Whether it was the scoring (87 total points), the passing (75 combined passing attempts) or the flags (24 accepted penalties), Cherokee’s game at Creekview lasted nearly 3½ hours.
By the time the Warriors reached the locker room following their 53-34 victory over Creekview, they already knew that Sequoyah, their next opponent, had blown out River Ridge 56-7.
“That definitely got our attention,” Shaw said. “I told my kids, ‘Enjoy it, but we are practicing and watching film Monday morning.’”
Shaw said while all the stats might not have been pretty, when the team is coming off a 1-9 season, winning a game — no matter how messy — feels good. He was pleased with the way the offense was able to move the ball, putting up 36 points by halftime.
Last year, Cherokee averaged just nine points per game.
“We are just trying to take baby steps and put the ball in the end zone,” Shaw said.
With Cherokee scoring 53 points — its most in a single game since putting up 57 against Milton in 2003 — and Sequoyah putting up 56 in its win over River Ridge, some might see a shootout in the cards.
Sequoyah coach James Teter doubts that will happen.

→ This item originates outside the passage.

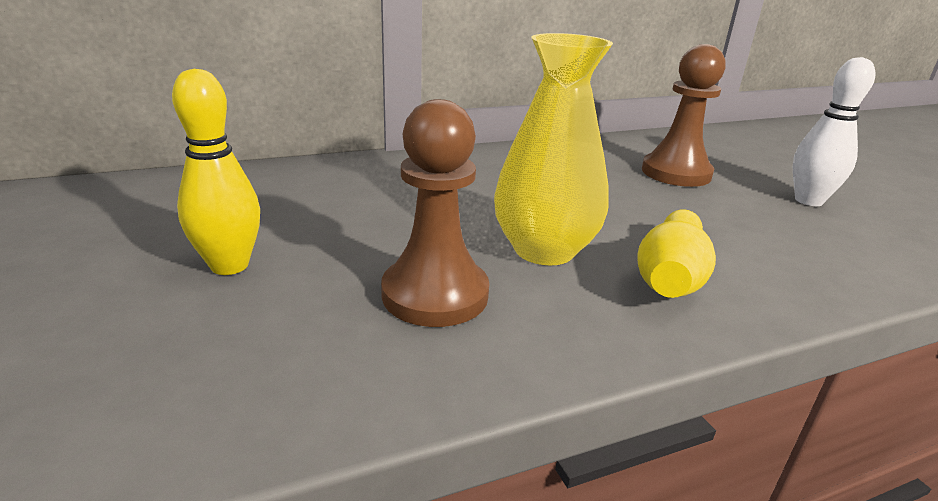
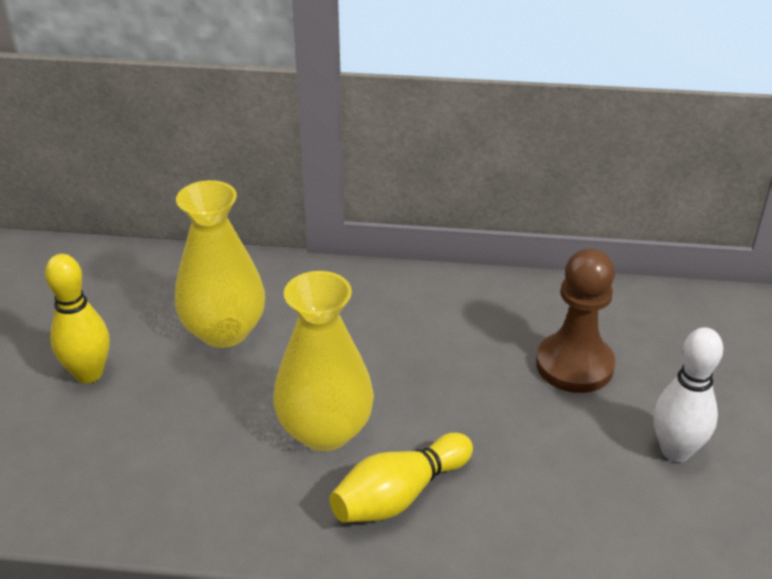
camera: 30 degrees right, 10 degrees up
brown pawn [381,99,489,327] -> none
none -> yellow vase [175,180,265,348]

“That isn’t really our style,” he said. “It might be on their side, but for us, we are going to try to run the clock down.”
Etowah also picked up a season-opening win, topping Lambert. Coach Dave Svehla felt it was a strong start to the season, but just that — a start.
As Woodstock found out Friday, an opening victory doesn’t mean much if you can’t follow up.
The Wolverines, who opened the season a week before the other Cherokee County teams, fell at Harrison in their second game of the season.
“We have got to take care of us,” coach Brent Budde said. “We didn’t do that.”
Special teams made several costly errors for Woodstock, while quarterbacks Alex Motsinger and Justin Agner took too many sacks.
“You think that the film is going to show something that is really bad, but it doesn’t show that,” Budde said. “It just shows a lot of little things done incorrectly that add up to big things.”